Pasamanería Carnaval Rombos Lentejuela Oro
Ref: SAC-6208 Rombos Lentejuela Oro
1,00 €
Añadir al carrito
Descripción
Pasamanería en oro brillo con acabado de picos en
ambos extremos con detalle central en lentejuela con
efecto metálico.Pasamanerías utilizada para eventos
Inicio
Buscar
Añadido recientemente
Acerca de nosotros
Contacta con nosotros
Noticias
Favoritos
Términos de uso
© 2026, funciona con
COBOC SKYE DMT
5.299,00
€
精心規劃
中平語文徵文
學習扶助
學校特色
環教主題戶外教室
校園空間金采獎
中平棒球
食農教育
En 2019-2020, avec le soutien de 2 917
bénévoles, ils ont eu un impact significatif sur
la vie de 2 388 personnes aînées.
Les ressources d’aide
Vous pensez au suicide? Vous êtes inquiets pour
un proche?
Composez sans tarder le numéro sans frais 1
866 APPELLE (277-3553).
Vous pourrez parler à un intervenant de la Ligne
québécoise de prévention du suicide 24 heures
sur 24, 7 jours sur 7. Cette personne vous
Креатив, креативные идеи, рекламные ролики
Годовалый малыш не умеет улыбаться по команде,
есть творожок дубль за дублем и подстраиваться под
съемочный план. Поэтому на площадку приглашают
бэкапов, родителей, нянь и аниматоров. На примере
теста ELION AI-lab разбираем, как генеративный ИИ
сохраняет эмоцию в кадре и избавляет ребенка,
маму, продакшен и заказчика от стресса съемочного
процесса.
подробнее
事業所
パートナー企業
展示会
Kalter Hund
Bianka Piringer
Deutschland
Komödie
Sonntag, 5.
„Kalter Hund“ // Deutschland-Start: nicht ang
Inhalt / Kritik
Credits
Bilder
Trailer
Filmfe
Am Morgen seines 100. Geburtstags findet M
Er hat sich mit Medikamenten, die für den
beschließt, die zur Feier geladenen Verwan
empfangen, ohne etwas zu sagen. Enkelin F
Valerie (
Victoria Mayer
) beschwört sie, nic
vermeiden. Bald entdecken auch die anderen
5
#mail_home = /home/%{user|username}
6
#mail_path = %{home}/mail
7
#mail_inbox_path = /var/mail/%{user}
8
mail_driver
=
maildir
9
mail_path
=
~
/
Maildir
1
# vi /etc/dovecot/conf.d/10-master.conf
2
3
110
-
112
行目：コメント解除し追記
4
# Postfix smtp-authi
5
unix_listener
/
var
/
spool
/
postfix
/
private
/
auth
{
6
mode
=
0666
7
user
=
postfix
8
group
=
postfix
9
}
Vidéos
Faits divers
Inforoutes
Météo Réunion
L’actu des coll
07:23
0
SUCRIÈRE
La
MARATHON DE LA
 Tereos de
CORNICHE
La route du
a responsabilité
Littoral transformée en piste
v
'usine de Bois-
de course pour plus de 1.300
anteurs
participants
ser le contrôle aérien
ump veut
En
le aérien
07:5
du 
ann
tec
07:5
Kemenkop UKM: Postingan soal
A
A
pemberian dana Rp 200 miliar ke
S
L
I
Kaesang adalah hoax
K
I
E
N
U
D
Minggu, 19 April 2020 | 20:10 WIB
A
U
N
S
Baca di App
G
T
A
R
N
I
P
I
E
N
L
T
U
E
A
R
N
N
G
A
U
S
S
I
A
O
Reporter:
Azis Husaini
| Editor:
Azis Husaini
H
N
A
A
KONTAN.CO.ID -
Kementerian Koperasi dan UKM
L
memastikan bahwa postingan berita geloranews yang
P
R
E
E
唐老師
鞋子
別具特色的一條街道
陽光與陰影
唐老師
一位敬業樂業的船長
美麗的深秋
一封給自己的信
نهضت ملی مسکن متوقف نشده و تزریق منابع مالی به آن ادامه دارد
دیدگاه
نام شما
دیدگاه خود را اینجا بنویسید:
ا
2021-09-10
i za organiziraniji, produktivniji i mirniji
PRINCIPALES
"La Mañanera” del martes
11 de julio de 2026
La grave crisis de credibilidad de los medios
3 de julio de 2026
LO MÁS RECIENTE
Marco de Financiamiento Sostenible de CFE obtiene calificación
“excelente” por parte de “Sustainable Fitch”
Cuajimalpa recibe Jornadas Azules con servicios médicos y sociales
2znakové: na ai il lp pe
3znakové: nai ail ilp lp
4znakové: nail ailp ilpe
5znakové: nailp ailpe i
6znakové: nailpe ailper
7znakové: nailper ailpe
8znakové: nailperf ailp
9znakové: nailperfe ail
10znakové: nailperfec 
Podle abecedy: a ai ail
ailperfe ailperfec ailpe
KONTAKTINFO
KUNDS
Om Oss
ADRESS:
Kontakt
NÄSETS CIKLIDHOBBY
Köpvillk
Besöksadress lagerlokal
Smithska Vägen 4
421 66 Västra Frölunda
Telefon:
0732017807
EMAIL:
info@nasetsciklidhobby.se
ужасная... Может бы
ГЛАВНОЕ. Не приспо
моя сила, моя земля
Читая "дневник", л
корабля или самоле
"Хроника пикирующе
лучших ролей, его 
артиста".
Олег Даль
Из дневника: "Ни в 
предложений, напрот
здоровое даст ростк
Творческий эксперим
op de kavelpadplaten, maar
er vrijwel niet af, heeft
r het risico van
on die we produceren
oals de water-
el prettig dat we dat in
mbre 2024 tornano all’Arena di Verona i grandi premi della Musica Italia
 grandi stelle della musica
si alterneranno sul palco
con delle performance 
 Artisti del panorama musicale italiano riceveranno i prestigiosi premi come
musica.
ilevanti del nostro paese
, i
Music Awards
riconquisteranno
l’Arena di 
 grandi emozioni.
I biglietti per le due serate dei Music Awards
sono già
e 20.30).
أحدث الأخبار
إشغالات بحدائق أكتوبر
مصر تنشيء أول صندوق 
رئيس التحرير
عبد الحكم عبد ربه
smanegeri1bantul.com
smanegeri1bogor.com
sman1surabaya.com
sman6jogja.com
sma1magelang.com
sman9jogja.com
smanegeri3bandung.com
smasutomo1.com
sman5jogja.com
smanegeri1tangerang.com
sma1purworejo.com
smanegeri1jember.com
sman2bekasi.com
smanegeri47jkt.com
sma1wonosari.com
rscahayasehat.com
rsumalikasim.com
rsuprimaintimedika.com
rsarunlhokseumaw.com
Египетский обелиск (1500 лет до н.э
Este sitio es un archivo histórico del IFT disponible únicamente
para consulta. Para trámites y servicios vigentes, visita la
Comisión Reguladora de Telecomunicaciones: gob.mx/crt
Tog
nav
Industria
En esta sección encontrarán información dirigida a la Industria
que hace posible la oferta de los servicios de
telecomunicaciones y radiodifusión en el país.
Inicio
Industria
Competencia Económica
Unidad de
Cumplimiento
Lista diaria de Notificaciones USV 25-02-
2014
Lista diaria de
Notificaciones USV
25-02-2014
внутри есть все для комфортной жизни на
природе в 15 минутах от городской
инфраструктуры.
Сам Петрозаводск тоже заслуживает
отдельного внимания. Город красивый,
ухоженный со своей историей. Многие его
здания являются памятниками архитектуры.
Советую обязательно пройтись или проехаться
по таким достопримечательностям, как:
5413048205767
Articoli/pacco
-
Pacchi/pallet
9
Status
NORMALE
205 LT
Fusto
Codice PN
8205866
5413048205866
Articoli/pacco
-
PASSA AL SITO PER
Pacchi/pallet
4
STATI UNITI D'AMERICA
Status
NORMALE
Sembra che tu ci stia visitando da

====

-- Work to complete --
Switch "brillo" to "mate" and give back everything from the first line down to the line with "Acerca de nosotros", both ends included. Leave every other part of those lines unchanged.

-- Result of this task --
Pasamanería Carnaval Rombos Lentejuela Oro
Ref: SAC-6208 Rombos Lentejuela Oro
1,00 €
Añadir al carrito
Descripción
Pasamanería en oro mate con acabado de picos en
ambos extremos con detalle central en lentejuela con
efecto metálico.Pasamanerías utilizada para eventos
Inicio
Buscar
Añadido recientemente
Acerca de nosotros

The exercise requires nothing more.